Using the match-all parameter

If you want to verify that every row of a conceptual MIB table has a value in a given column that matches your criteria, you can use the walk parameter (described above) along with the match-all parameter set to a value of true. For example, you could use this setting to check that every IP route in a node's routing table is statically configured (ipRouteProto has a value of local(2)):

<service name="All_Static_Routes" interval="300000" user-defined="false" status="on">
 <parameter key="oid" value=".1.3.6.1.2.1.4.21.1.9" />
 <parameter key="operator" value="=" />
 <parameter key="operand" value="2" />
 <parameter key="walk" value="true" />
 <parameter key="match-all" value="true" />
</service>

The default behavior for match-all is true. If you would like see if minimum one entry exist, set match-all to false. The first match with your operand set the monitor to Up.

Matching a Bounded Number of Rows

As a special case of checking the same column for many rows of a conceptual MIB table, you can set the value of the match-all parameter to count and add a minimum and/or maximum parameter to bound the number of rows that must meet the specified criteria. Extending the static routes example above, you could require that at least three but fewer than ten static routes exist in a node's IP routing table:

<service name="All_Static_Routes" interval="300000" user-defined="false" status="on">
 <parameter key="oid" value=".1.3.6.1.2.1.4.21.1.9" />
 <parameter key="operator" value="=" />
 <parameter key="operand" value="2" />
 <parameter key="walk" value="true" />
 <parameter key="match-all" value="count" />
 <parameter key="minimum" value="3" />
 <parameter key="maximum" value="10" />
</service>

Matching Multiple Rows

In the case of matching multiple rows, where an "Up" may be represented by "1=Ready" and "3=Online", a regex pattern can be used:

<service name="All_Static_Routes" interval="300000" user-defined="false" status="on">
 <parameter key="oid" value=".1.3.6.1.2.1.4.21.1.9" />
 <parameter key="operator" value="~" />
 <parameter key="operand" value="[1,3]" />
 <parameter key="walk" value="true" />
 <parameter key="match-all" value="true" />
</service>

Customizing Reason Codes

Note: this feature is available in stable releases 1.6.3 and later, development releases 1.7.1 and later

When the SNMP monitor detects that a service is down according to the configured criteria, it tries to create a human-readable reason code. The default reason codes are quite generic, as this monitor can be used to check the status of an endless variety of values. You can specify a template to be used when creating the reason code by adding a reason-template parameter to your service definition. This feature can make the reason codes for outages more immediately understandable in the context in which you're using the SNMP monitor. For our logged in users example, we might use a reason code template like this one:

<parameter key="reason-template" value="Users logged in must be ${operator} ${operand} but actual value was ${observedValue}" />

Assuming the example service definition above were in effect, but the monitor found that hrSystemNumUsers had a value of zero, the resulting reason code would read:

Users logged in must be >= 1 but actual value was 0

The following tokens, if present in the form ${foo} in the reason code template, will be expanded to the values configured for the corresponding parameters in the service definition:

  • oid
  • operator
  • operand
  • walk
  • matchAll (actual parameter key is match-all, camel case conversion is XML convention)

#### Information:
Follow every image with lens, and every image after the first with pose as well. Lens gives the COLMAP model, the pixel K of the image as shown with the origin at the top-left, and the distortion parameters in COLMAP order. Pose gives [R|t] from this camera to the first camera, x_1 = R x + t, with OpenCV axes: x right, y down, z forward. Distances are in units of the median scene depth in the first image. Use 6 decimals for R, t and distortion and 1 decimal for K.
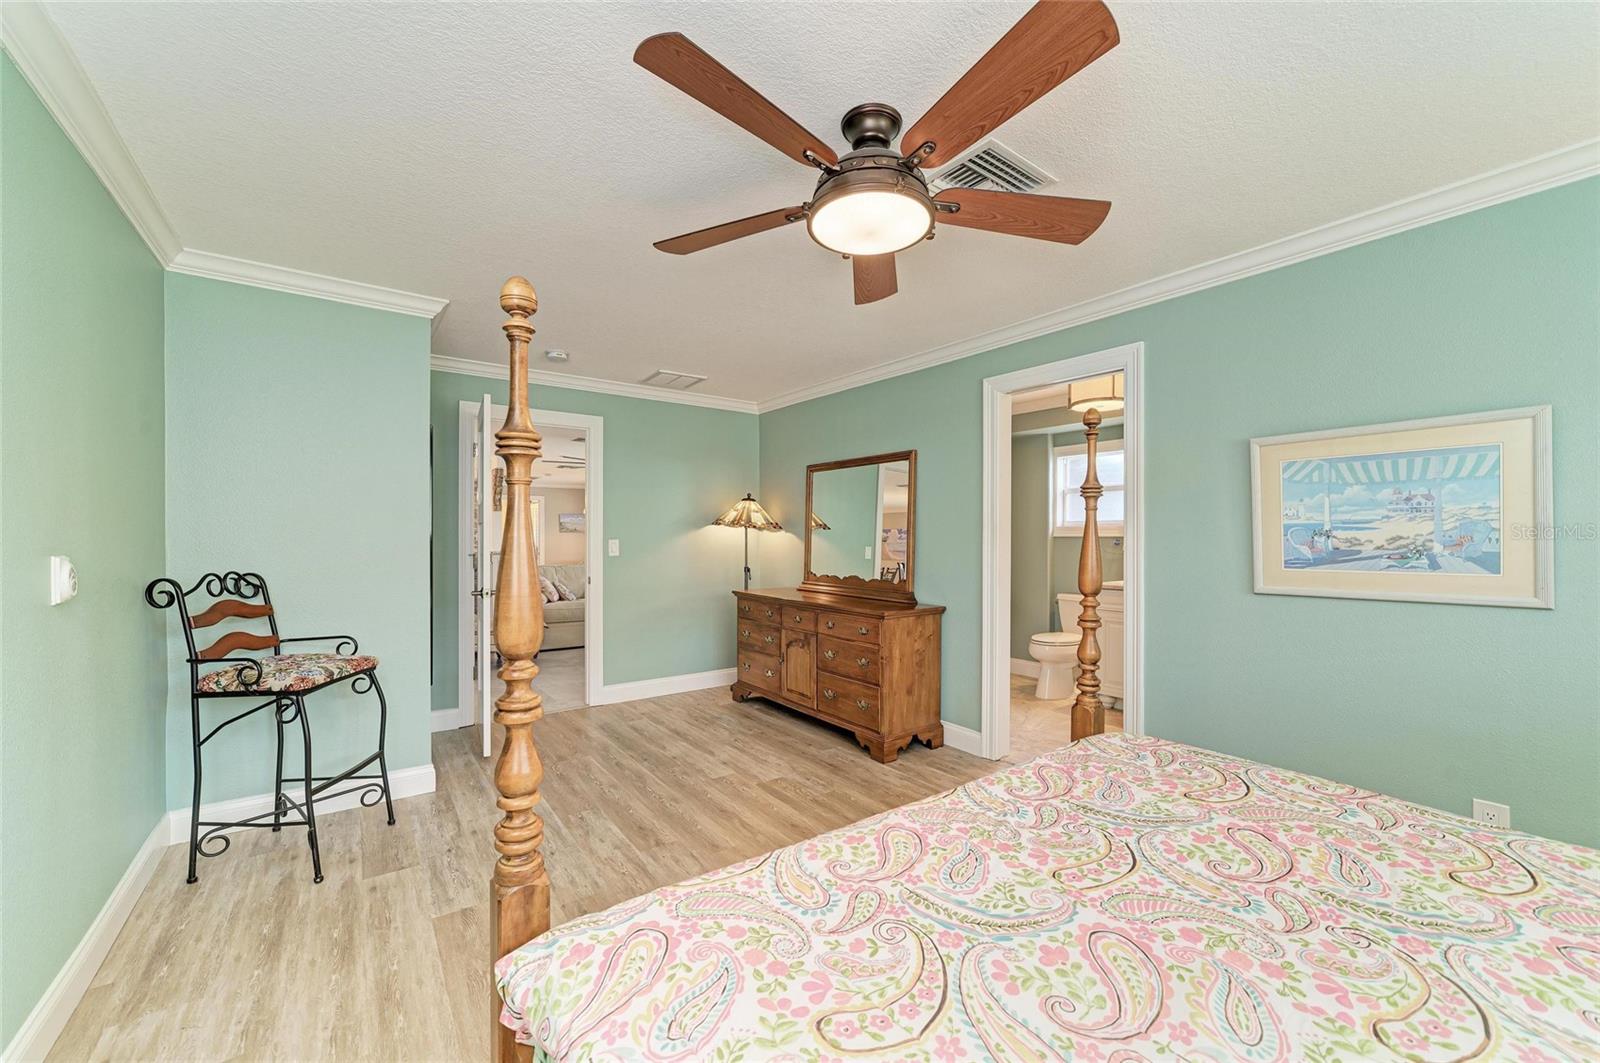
lens RADIAL K [[627.7, 0, 805.3], [0, 627.7, 532.9], [0, 0, 1]] dist [-0.015198, 0.002563]
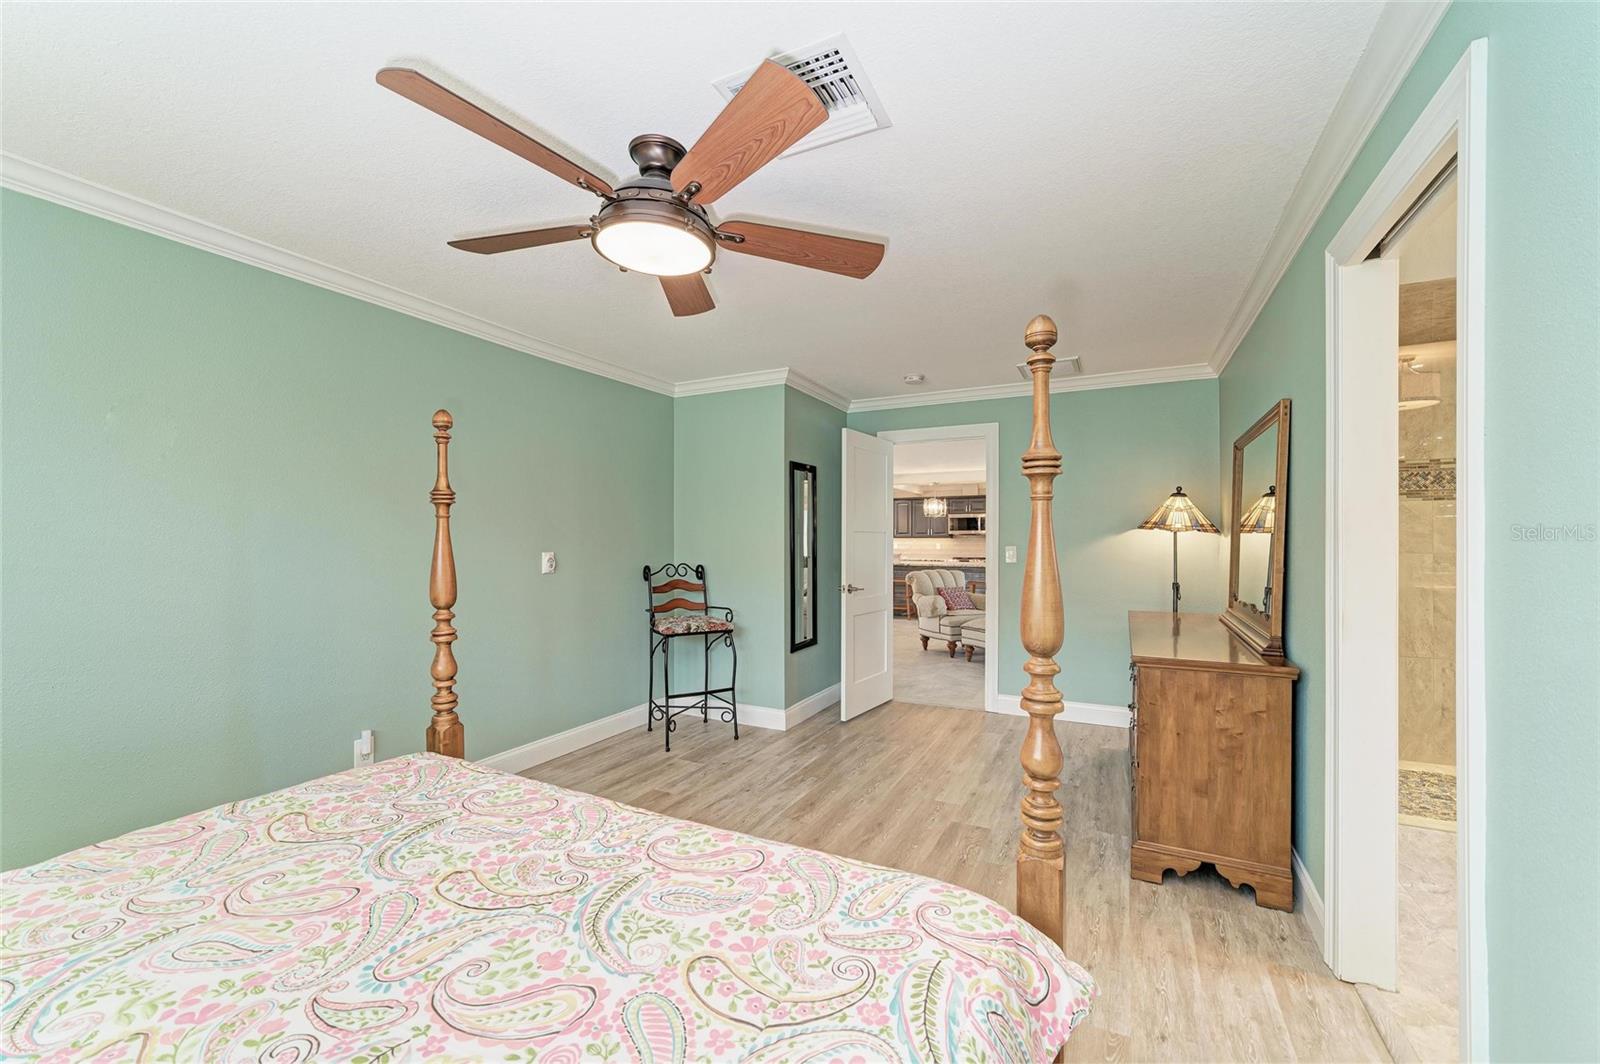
lens RADIAL K [[627.7, 0, 801.1], [0, 627.7, 536.9], [0, 0, 1]] dist [-0.015198, 0.002563]
pose [[0.442692, -0.006529, -0.896650, 0.799968], [0.004777, 0.999976, -0.004924, -0.001153], [0.896661, -0.002103, 0.442712, 0.526561]]
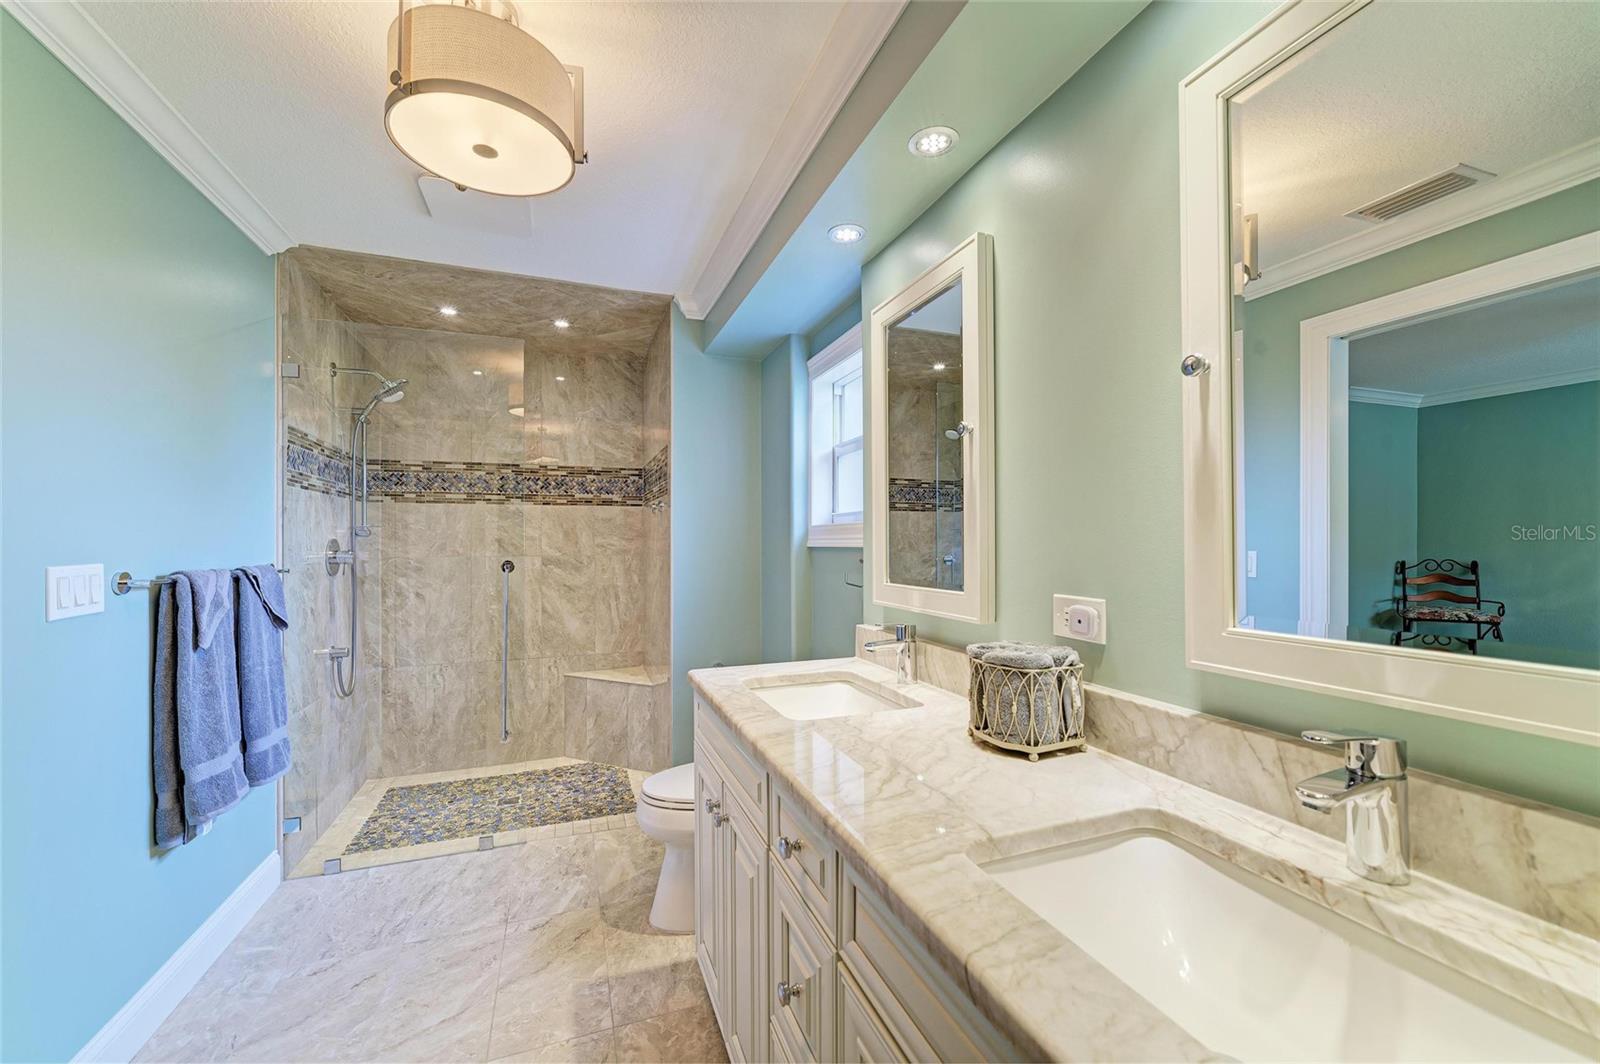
lens RADIAL K [[627.7, 0, 799.3], [0, 627.7, 538.3], [0, 0, 1]] dist [-0.015198, 0.002563]
pose [[0.961961, -0.008242, -0.273064, 1.137809], [0.007890, 0.999966, -0.002386, 0.002333], [0.273075, 0.000141, 0.961993, 1.149258]]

#### Tasks and exercises:
1. Summarize the SNMP monitor documentation in two sentences.
2. Transcribe the SNMP monitor documentation from "Assuming the example" up to and including "is XML convention)".
3. Write the next part of the SNMP monitor documentation, starting after its final line.
The rows have no connection to the SNMP monitor documentation.

#### Outputs by task:
1. The documentation explains that the walk parameter, together with match-all set to true, checks whether every row of a conceptual MIB table has a matching value in a given column. It also covers setting match-all to count with minimum and maximum parameters to bound the number of matching rows, using a regex pattern when several values count as "Up," and adding a reason-template parameter so that outage reason codes are easier to understand.

2.
Assuming the example service definition above were in effect, but the monitor found that hrSystemNumUsers had a value of zero, the resulting reason code would read:

Users logged in must be >= 1 but actual value was 0

The following tokens, if present in the form ${foo} in the reason code template, will be expanded to the values configured for the corresponding parameters in the service definition:

  • oid
  • operator
  • operand
  • walk
  • matchAll (actual parameter key is match-all, camel case conversion is XML convention)

3.
  • minimum
  • maximum
  • timeout
  • retry (retries is a synonym)
  • port

The following additional tokens, if present, will be expanded to their runtime values:

ipaddr 
The IP address of the interface on which the service is being polled
observedValue 
The actual value (as a string) returned by the underlying SNMP operation. Note that this token usually does not make sense to use if the "walk" param is set to "true" or if the "match-all" param is set to "count".
matchCount 
The number of matching rows found. Set only if the "match-all" param is set to "count".